## Records for this exercise:
↓↓↓

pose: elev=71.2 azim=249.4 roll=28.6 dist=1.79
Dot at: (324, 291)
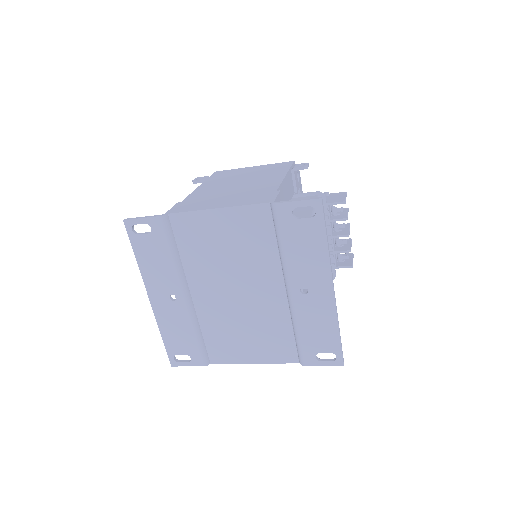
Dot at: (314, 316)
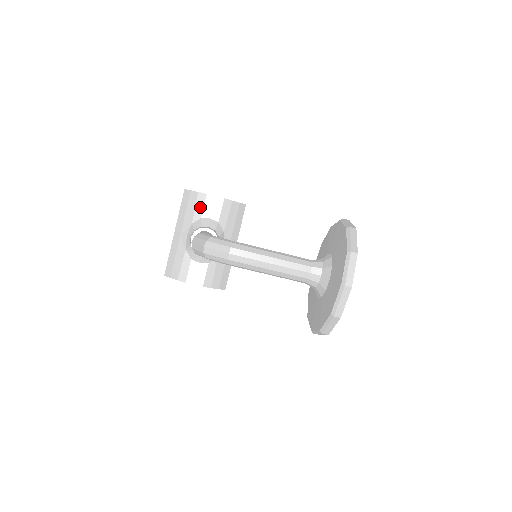
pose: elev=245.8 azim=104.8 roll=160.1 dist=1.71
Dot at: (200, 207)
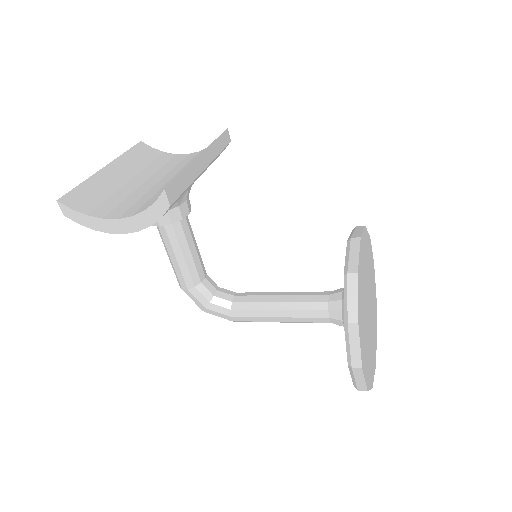
Dot at: occluded
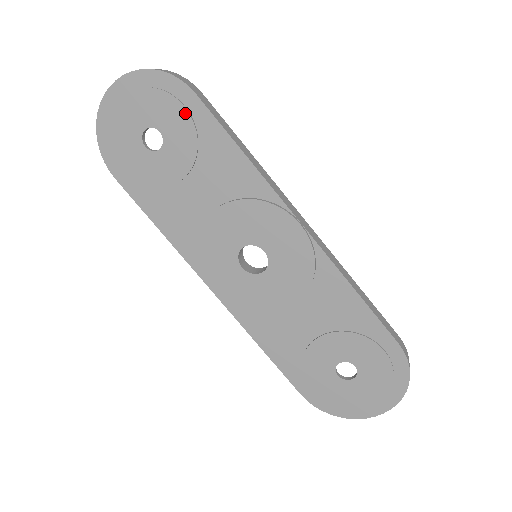
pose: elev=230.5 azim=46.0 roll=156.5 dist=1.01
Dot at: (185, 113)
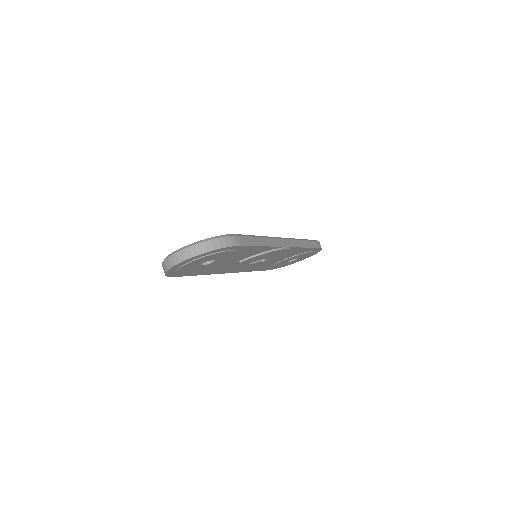
Dot at: (233, 252)
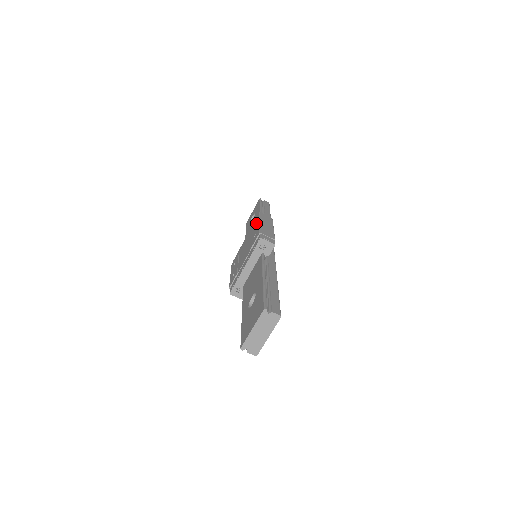
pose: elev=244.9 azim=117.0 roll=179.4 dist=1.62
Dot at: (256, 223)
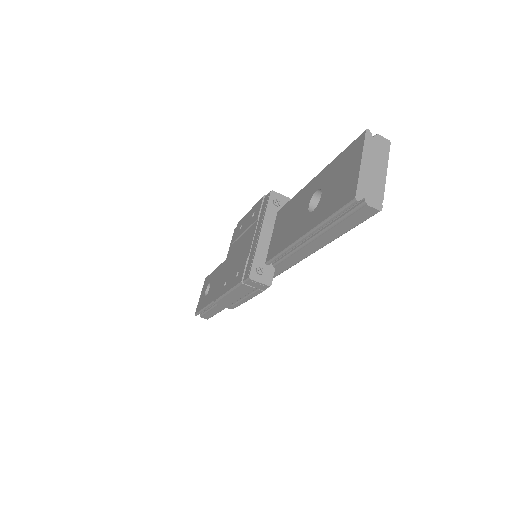
Dot at: (241, 222)
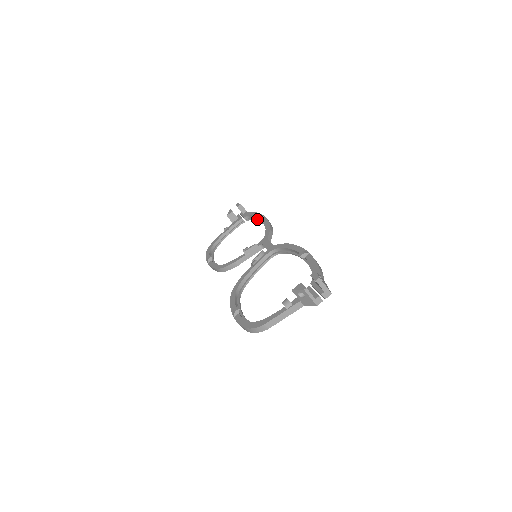
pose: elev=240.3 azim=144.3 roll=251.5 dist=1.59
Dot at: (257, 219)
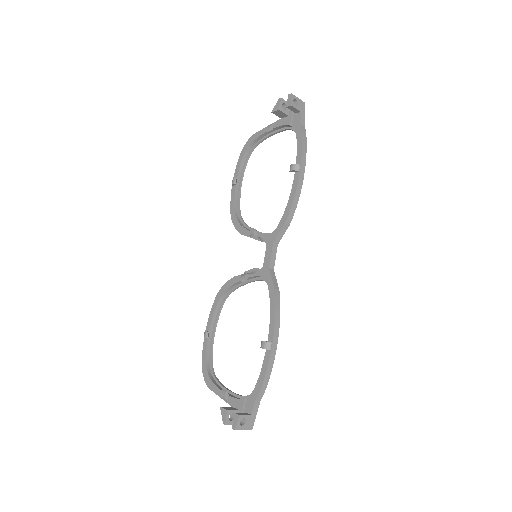
Dot at: (298, 156)
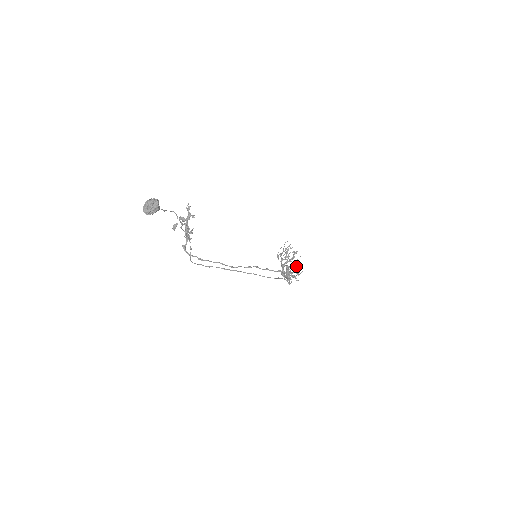
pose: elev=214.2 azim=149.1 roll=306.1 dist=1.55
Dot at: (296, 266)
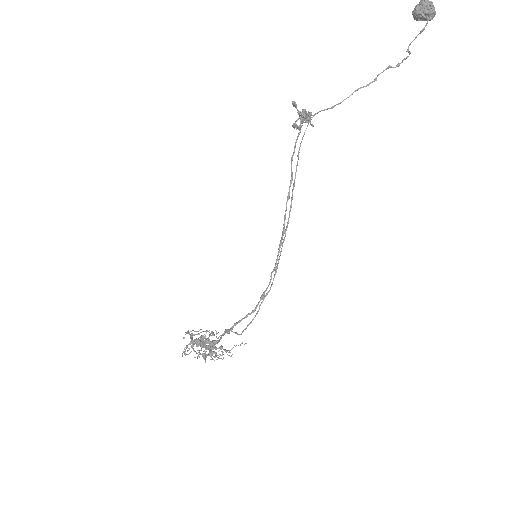
Dot at: occluded
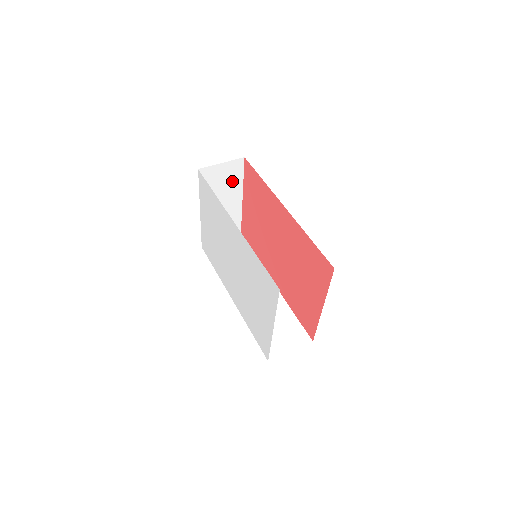
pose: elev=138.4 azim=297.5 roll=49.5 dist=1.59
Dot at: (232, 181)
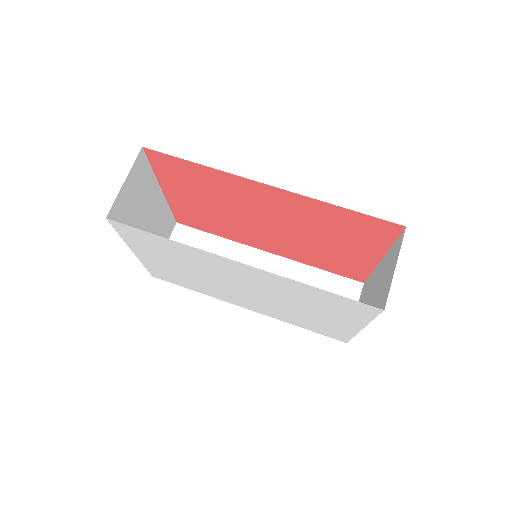
Dot at: (144, 186)
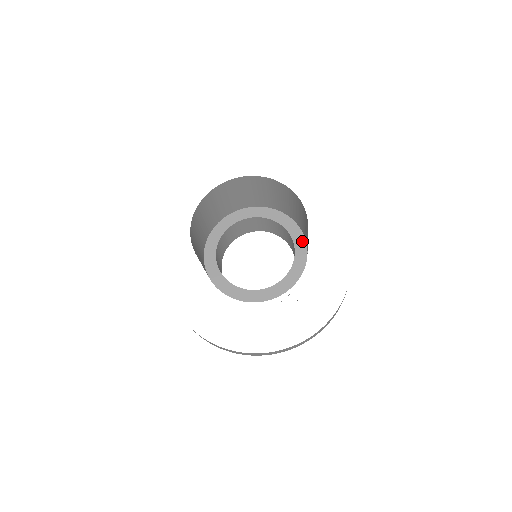
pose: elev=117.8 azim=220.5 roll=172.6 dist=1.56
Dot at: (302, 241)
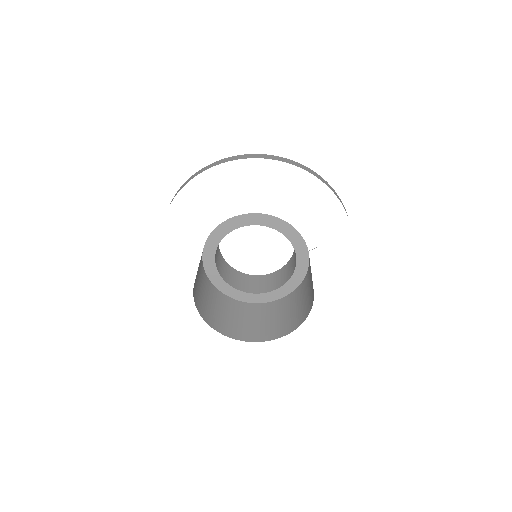
Dot at: (282, 224)
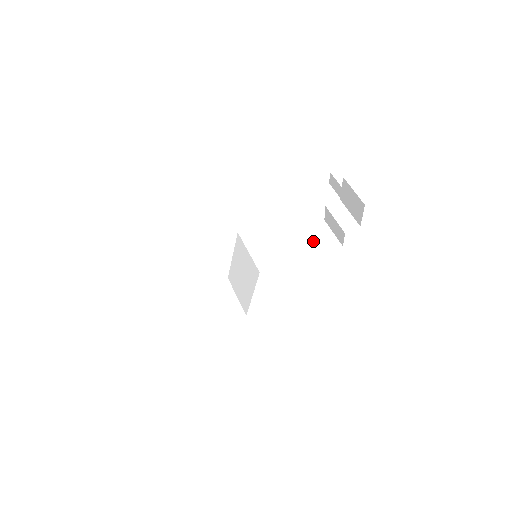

↑↑↑

## Goal of the exercise:
Transcribe every line of the items above verbatim, in their original order, omitting the pictures.

## Problem solution:
pose: elev=71.2 azim=249.4 roll=28.6 dist=1.79
Dot at: (324, 291)
Dot at: (314, 316)
pose: elev=245.8 azim=104.8 roll=160.1 dist=1.71
Dot at: (200, 207)
Dot at: occluded
pose: elev=230.5 azim=46.0 roll=156.5 dist=1.01
Dot at: (185, 113)
Dot at: (233, 252)
pose: elev=244.9 azim=117.0 roll=179.4 dist=1.62
Dot at: (256, 223)
Dot at: (241, 222)
pose: elev=240.3 azim=144.3 roll=251.5 dist=1.59
Dot at: (257, 219)
Dot at: (298, 156)
pose: elev=214.2 azim=149.1 roll=306.1 dist=1.55
Dot at: (296, 266)
Dot at: occluded
pose: elev=138.4 azim=297.5 roll=49.5 dist=1.59
Dot at: (232, 181)
Dot at: (144, 186)
pose: elev=117.8 azim=220.5 roll=172.6 dist=1.56
Dot at: (302, 241)
Dot at: (282, 224)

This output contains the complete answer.